As hundreds of students pass through Lutnick Library this fall, a somber reminder of conflict in Central America has been greeting them. Our Culture is Our Resistance: Repression, Refuge, and Healing in Guatemala, a student-curated exhibit on view until Dec. 3, features 40 black-and-white images captured by photographer Jonathan Moller in the 1990s and early 2000s in Guatemala.
The images, which span six walls in the library, are drawn from Moller’s book of the same name, which gathers a collection of 147 portraits he made over the course of a decade in the country. The images, largely of indigenous Mayan peoples, and supporting texts focus on communities uprooted in the country’s “dirty war,” a civil conflict that raged for 36 years before its end in 1996.
Moller visited campus on Friday, Nov. 17, for an exhibit opening talk, highlighting his work in Guatemala as well as Peru and Cuba. After the talk, community members enjoyed pupusas and tamales sponsored by the interdisciplinary Latin American, Iberian, and Latinx Studies program.
This exhibit, which has toured the U.S. for the past 20 years, came to Haverford with the help of Associate Professor of Spanish Ariana Huberman. Huberman, who is also the faculty director for Haverford’s Center for Peace and Global Citizenship (CPGC), was initially contacted by Moller and immediately sought out students who would be interested in curating the exhibit.

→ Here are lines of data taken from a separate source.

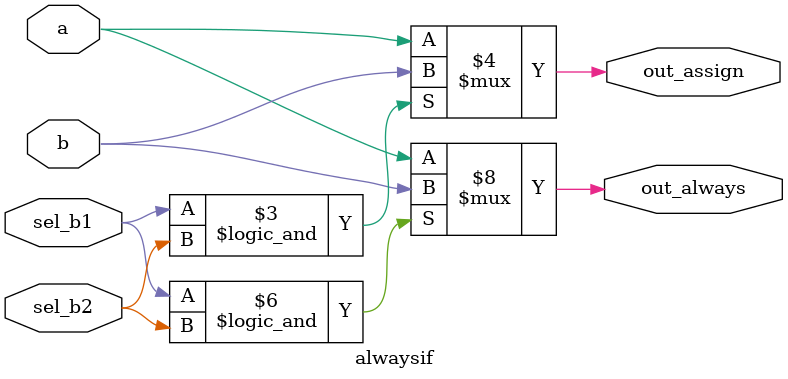
<source format=v>
module alwaysif(
    input a,
    input b,
    input sel_b1,
    input sel_b2,
    output wire out_assign,
    output reg out_always   ); 
    assign out_assign=((sel_b1==1'b1)&&(sel_b2==1'b1)?b:a);
    //assign out_assign= (sel_b1==1'b1 && sel_b2==1'b1)? b:a;
    always@(*)begin
        //if (sel_b1==1'b1 && sel_b2==1'b1) begin
        if((sel_b1)&&(sel_b2))begin
            out_always=b;
        end
        else begin
            out_always=a;
        end
    end
        

endmodule

</source>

She recruited Thaiana Zandona ’26, an international student from Brazil, who completed a CPGC internship this summer with Grupo de Apoyo Mutuo, a nonprofit Guatemalan advocacy organization. Huberman also asked Lucy Corrie-Tannen ’26, who was enrolled in her “Writing the Jewish Trajectories in Latin America,” class last spring. Jorge Paz Reyes ’24, an international student from Honduras who is focusing his senior thesis on Central America, was the third student Professor Huberman reached out to.
For Paz Reyes, the exhibit fits in perfectly with the ideas he was already exploring. “I was trying to bring more Central American representation to campus,” he says. “I thought it was really interesting, the idea of an exhibit on the civil war [in Guatemala] and the treatment of indigenous communities. So, when Professor Ariana told me, I jumped in.”
Students worked with Sarah Horowitz, curator of rare books and manuscripts and head of Haverford’s Quaker and special collections, and Library Conservator Bruce Bumbarger, to secure the exhibit space. The curatorial team also secured funding from multiple offices, including Haverford’s Libraries, CPGC, VCAM, and the John B. Hurford ’60 Center for the Arts and Humanities.
In addition to Guatemala, Moller has published books on Peru’s internal conflict and youth in Cuba. More recently, his 2021 book covers the Black Lives Matter movement through photographs from Denver, Boston, New York City, and Washington, D.C.
While the exhibit will close in early December, Paz Reyes is confident this will not be the end of Central American representation in Lutnick. “I hope in the future there are more projects that showcase the Central American identity,” he says.